Neural Machine Translation Quality and Post-Editing Performance
Vil\'em Zouhar, Ale\v{s} Tamchyna, Martin Popel, Ond\v{r}ej Bojar

TL;DR
This study investigates how high-quality neural machine translation impacts post-editing effort and output quality, revealing that better systems reduce editing changes but BLEU scores are unreliable predictors of editing time.
Contribution
It provides empirical evidence on the relationship between neural MT quality and post-editing performance, highlighting limitations of BLEU as a predictor.
Findings
Higher NMT quality reduces post-editing changes.
BLEU scores do not reliably predict editing time.

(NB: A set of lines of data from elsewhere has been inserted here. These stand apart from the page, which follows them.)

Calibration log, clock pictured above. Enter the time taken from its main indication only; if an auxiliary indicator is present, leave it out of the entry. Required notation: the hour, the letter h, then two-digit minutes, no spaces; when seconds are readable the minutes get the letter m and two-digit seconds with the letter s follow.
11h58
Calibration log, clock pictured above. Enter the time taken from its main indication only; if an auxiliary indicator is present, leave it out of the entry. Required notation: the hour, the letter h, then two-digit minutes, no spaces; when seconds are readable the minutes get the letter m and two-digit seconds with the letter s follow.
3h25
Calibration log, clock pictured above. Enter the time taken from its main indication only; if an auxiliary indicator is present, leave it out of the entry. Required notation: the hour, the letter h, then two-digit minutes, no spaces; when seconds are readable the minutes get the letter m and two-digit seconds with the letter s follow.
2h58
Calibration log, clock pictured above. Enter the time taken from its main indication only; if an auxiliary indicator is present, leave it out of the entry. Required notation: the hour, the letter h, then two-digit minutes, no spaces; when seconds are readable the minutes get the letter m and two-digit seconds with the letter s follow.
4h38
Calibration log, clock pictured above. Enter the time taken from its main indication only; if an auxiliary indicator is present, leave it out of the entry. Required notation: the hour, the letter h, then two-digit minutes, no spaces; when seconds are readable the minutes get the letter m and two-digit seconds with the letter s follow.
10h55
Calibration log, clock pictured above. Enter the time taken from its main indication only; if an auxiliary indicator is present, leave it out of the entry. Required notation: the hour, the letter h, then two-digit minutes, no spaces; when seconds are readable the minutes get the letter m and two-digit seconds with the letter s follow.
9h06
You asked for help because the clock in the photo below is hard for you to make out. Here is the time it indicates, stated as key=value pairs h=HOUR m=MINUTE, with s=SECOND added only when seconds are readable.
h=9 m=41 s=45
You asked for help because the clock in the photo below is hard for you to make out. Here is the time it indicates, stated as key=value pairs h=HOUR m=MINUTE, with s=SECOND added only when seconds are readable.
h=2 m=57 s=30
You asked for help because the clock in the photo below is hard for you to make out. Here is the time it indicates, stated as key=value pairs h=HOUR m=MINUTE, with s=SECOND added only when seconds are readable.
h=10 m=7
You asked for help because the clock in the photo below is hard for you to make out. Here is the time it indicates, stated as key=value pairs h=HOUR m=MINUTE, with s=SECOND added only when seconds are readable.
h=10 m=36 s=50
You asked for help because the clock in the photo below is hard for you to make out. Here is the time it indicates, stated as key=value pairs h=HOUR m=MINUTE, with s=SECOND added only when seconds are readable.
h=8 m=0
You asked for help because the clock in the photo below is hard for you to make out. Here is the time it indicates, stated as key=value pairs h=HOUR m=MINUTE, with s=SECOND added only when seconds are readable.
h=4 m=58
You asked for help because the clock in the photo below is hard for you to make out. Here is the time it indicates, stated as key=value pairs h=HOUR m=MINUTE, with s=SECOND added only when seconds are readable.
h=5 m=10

Better NMT systems lead to improved final output quality.
Abstract
We test the natural expectation that using MT in professional translation saves human processing time. The last such study was carried out by Sanchez-Torron and Koehn (2016) with phrase-based MT, artificially reducing the translation quality. In contrast, we focus on neural MT (NMT) of high quality, which has become the state-of-the-art approach since then and also got adopted by most translation companies. Through an experimental study involving over 30 professional translators for English -> Czech translation, we examine the relationship between NMT performance and post-editing time and quality. Across all models, we found that better MT systems indeed lead to fewer changes in the sentences in this industry setting. The relation between system quality and post-editing time is however not straightforward and, contrary to the results on phrase-based MT, BLEU is definitely not a stable…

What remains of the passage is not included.